Tuesday, July 29, 2008
淋雨,还是淋浴?
在地广人稀的蒙古,我们可以连续开车几个小时而不见到一个人。
有时,我甚至怀疑我们的司机不是不认得方向,而是好不容易遇到一个人时,便趁机停车和陌生人多聊几句。难得遇到同乡,不多聊几句也太寂寞了,因为我们和他言语不通,很多时候都得靠比手划脚沟通。
他懂的英语单词不多,说得最准的是“tent”,两只手的指尖碰在一起,形成三角形。 起风或下雨或有沙蚊而不能扎营时,他会很兴奋的地提议住“ger”,即蒙古包,原因是他也能因此住得舒服一些。(我们扎营时,他得睡在车上;住蒙古包时,他通常都可分得一张床位。)
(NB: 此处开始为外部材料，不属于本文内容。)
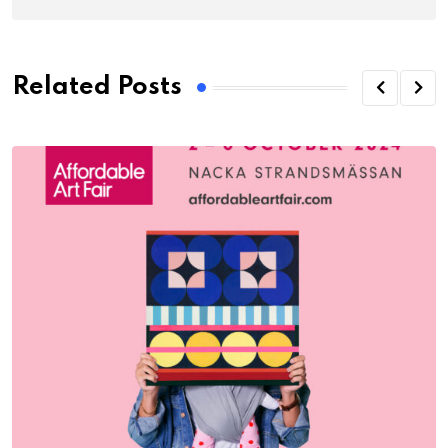
Related Posts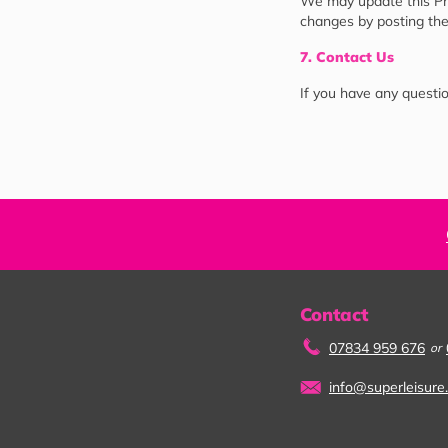
We may update this Priv
changes by posting the
7. Contact Us
If you have any questio
Contact
07834 959 676
or
info@superleisure.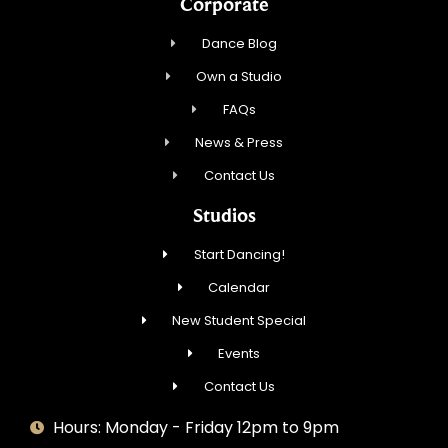
Corporate
Dance Blog
Own a Studio
FAQs
News & Press
Contact Us
Studios
Start Dancing!
Calendar
New Student Special
Events
Contact Us
Hours: Monday - Friday 12pm to 9pm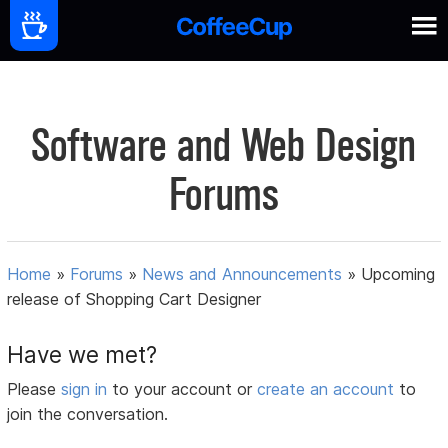
Software and Web Design
Forums
Home
»
Forums
»
News and Announcements
»
Upcoming
release of Shopping Cart Designer
Have we met?
Please
sign in
to your account or
create an account
to
join the conversation.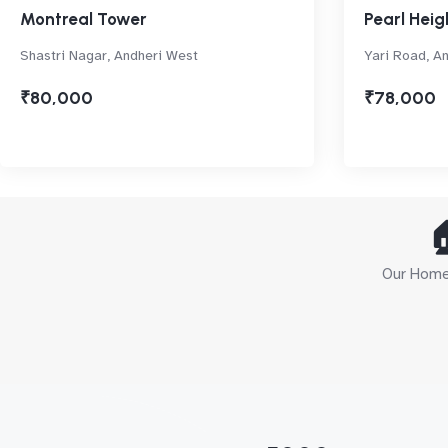
Montreal Tower
Pearl Heig
Shastri Nagar, Andheri West
Yari Road, A
₹80,000
₹78,000

Our Home 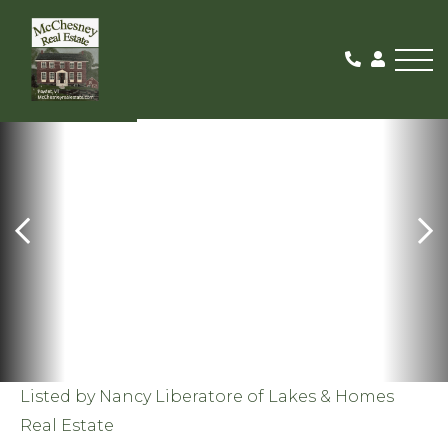
Me
SOLD
Listed by Nancy Liberatore of Lakes & Homes
Real Estate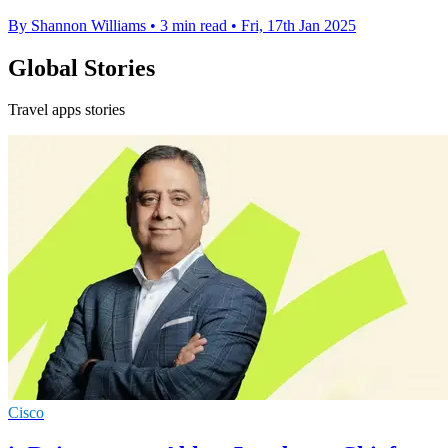
By Shannon Williams
•
3 min read
•
Fri, 17th Jan 2025
Global Stories
Travel apps stories
Cisco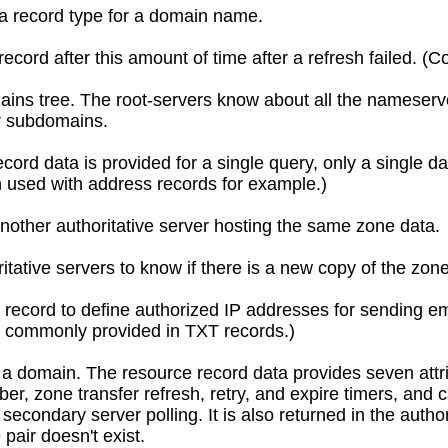
a record type for a domain name.
record after this amount of time after a refresh failed. (
ains tree. The root-servers know about all the nameserve
or subdomains.
ord data is provided for a single query, only a single d
 used with address records for example.)
another authoritative server hosting the same zone data.
ative servers to know if there is a new copy of the zone 
record to define authorized IP addresses for sending em
w commonly provided in TXT records.)
or a domain. The resource record data provides seven att
er, zone transfer refresh, retry, and expire timers, and 
 secondary server polling. It is also returned in the aut
pair doesn't exist.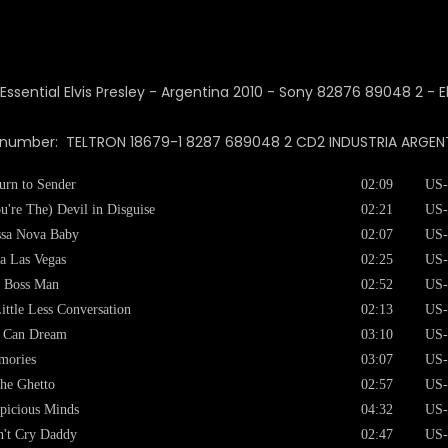
 number: TELTRON 18679-1 8287 689048 2 CD2 INDUSTRIA ARGENTIN
urn to Sender
02:09
US-
u're The) Devil in Disguise
02:21
US-
sa Nova Baby
02:07
US-
a Las Vegas
02:25
US-
 Boss Man
02:52
US-
ittle Less Conversation
02:13
US-
I Can Dream
03:10
US-
mories
03:07
US-
the Ghetto
02:57
US-
picious Minds
04:32
US-
't Cry Daddy
02:47
US-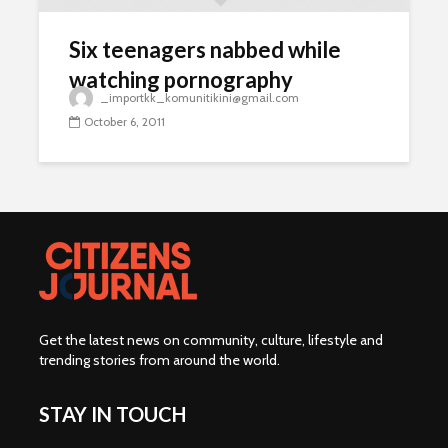
Six teenagers nabbed while
watching pornography
_importkk_komunitikini@gmail.com
October 6, 2011
Get the latest news on community, culture, lifestyle and
trending stories from around the world
.
STAY IN TOUCH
除了住,我们每天的另一项活动,就是吃了。吃的国际动作通常就是一手成涡形,另一手做扒饭入口的动作。但因为我们在路上的午餐通常是简单的干粮,因此这个动作就不适宜了。午餐时间一到,他反而会主动地说“chai”,意指喝茶,不过对我们来说却表示开伙时间。一天三餐,他一定得喝上一杯浓浓的黑咖啡,因此“chai”是个非常重要的单词。
吃住以外,你会以为每天的另一个重要动作是淋浴吧!可惜,这是一趟野外之行,在路上不常有有淋浴的机会。我们还是在一次机缘巧合的情况下,才学会了“淋浴”的蒙古语呢!
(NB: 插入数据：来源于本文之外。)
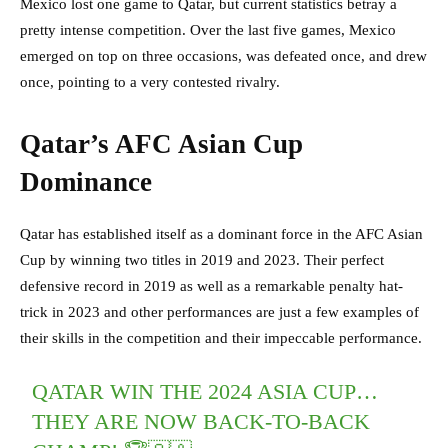
Mexico lost one game to Qatar, but current statistics betray a
pretty intense competition. Over the last five games, Mexico
emerged on top on three occasions, was defeated once, and drew
once, pointing to a very contested rivalry.
Qatar’s AFC Asian Cup
Dominance
Qatar has established itself as a dominant force in the AFC Asian
Cup by winning two titles in 2019 and 2023. Their perfect
defensive record in 2019 as well as a remarkable penalty hat-
trick in 2023 and other performances are just a few examples of
their skills in the competition and their impeccable performance.
QATAR WIN THE 2024 ASIA CUP…
THEY ARE NOW BACK-TO-BACK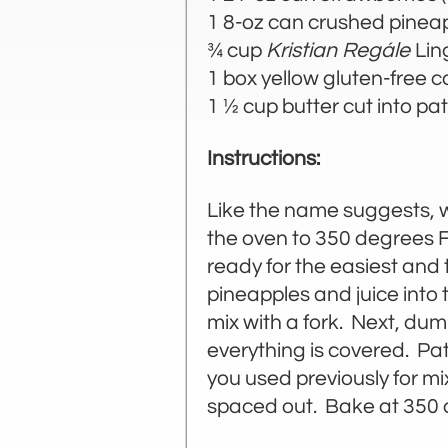
1 8-oz can crushed pinea
¾ cup
Kristian Regále
Lin
1 box yellow gluten-free 
1 ½ cup butter cut into pa
Instructions:
Like the name suggests, w
the oven to 350 degrees F
ready for the easiest and
pineapples and juice into 
mix with a fork. Next, dum
everything is covered. Pat 
you used previously for mix
spaced out. Bake at 350 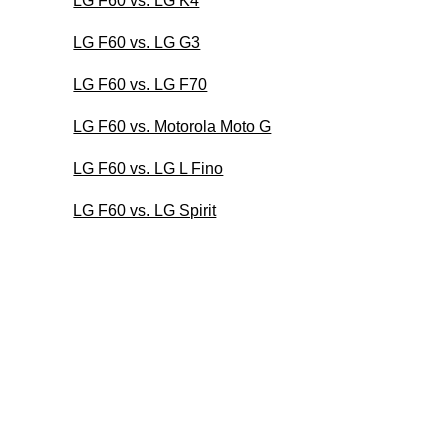
LG F60 vs. LG K4
LG F60 vs. LG G3
LG F60 vs. LG F70
LG F60 vs. Motorola Moto G
LG F60 vs. LG L Fino
LG F60 vs. LG Spirit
当时,我们在一个蒙古包内休息,大伙儿都围在中央的天窗底下吃东西聊天。眼看外头即将变天,因此我便指着头上蒙古包的天窗,做了一个拉扯的动作,意思是问他是否需要将蒙古包的布幡拉上,免得我们遭雨淋湿。司机顽皮地挥挥手,再比淋雨的动作,说了声“tush”。从此,也不管到底“tush”是不是淋浴的意思,我们都管它当作淋浴的代名词了。这个单词还成了我们嘴边最常用的蒙古语呢!
当然,我们需要沟通的机会不止这些,如果没有丰富的想象力,我想双方都会觉得吃力。
我们要过了一段时间后,才发现原来他口中的“machine”,指的是他的车子。问他距离目的地还有多远时,他就会在车子的仪表盘上写下数字,然后说“kilometres”,意指这地方就在多少公里之外。
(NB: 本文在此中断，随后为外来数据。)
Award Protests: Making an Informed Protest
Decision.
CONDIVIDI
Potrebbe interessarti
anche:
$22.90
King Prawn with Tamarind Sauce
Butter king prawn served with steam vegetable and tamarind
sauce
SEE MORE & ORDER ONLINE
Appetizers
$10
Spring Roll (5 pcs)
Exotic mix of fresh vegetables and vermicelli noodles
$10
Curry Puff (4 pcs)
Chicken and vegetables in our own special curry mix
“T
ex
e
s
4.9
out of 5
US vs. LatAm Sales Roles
当问到何时会到达目的地时,他就会在我的手表的表面上画圈圈,他手指停在哪个数字上,即表示时针的终点,也就表示几点钟了。
至于问到价钱时,当数目太大而手指不够用时,他都会在车子仪表盘上或地上写下数字。后来,我的计算机就让这个过程简单多了。
不过,我们也有碰壁的时候。一次在一个镇上,我们想要到旅游指南推荐的某一间餐馆去。司机指着眼前另一间卖饺子的餐馆,再挥挥手和我们说了一大堆,我们就是不明白他为何不肯开动车子,送我们到那间餐馆去。
眼看天越来越黑、雨越下越大,而我们还在车内纠缠不清,毫无进展的时候,他突然灵机一动,打了一通电话,和对方说了几句话后,便将手机交给我们其中一人。原来,他在情急之下,想到他一位懂得说中文的朋友,于是向这位朋友求救。他的这个友人应该是个在蒙古工作的中国人吧,她一口京片子向我们解释说,当天是星期天,我们想要去的那间餐馆没有营业,恐怕只能在眼前的这间饺子店解决了。。。
就只有面对如此复杂的情况,我们才需要动用他这位友人在电话的另一端充当翻译。其他时候,我们还是比手划脚过日子。虽然鸡同鸭讲,但我们还勉强能沟通。很多时候,我就是那个又是动作、又是手势、再加上声音及表情,最终惹得大家哈哈笑的小丑。
记得我坠马后,虽然不能通过言语表达关心,但看他热心地从急救箱中翻找药品的劲儿,我就不好意思拒绝他的好意了。他拿了一块膏药布递给我,猛比“好”的手势。接过之后,我才发现他所谓的灵丹妙药,竟然是我们新加坡的土产 – 虎标万金油的膏药布!
我们就是这样,靠着彼此的肢体语言和丰富的想象力及联想力,顺利地穿越了蒙古,一起行走了大概16天、大约2,700公里的路程。反正长路漫漫兮,有个语言不通的司机,也为我们的旅途,增添了一些趣味。。。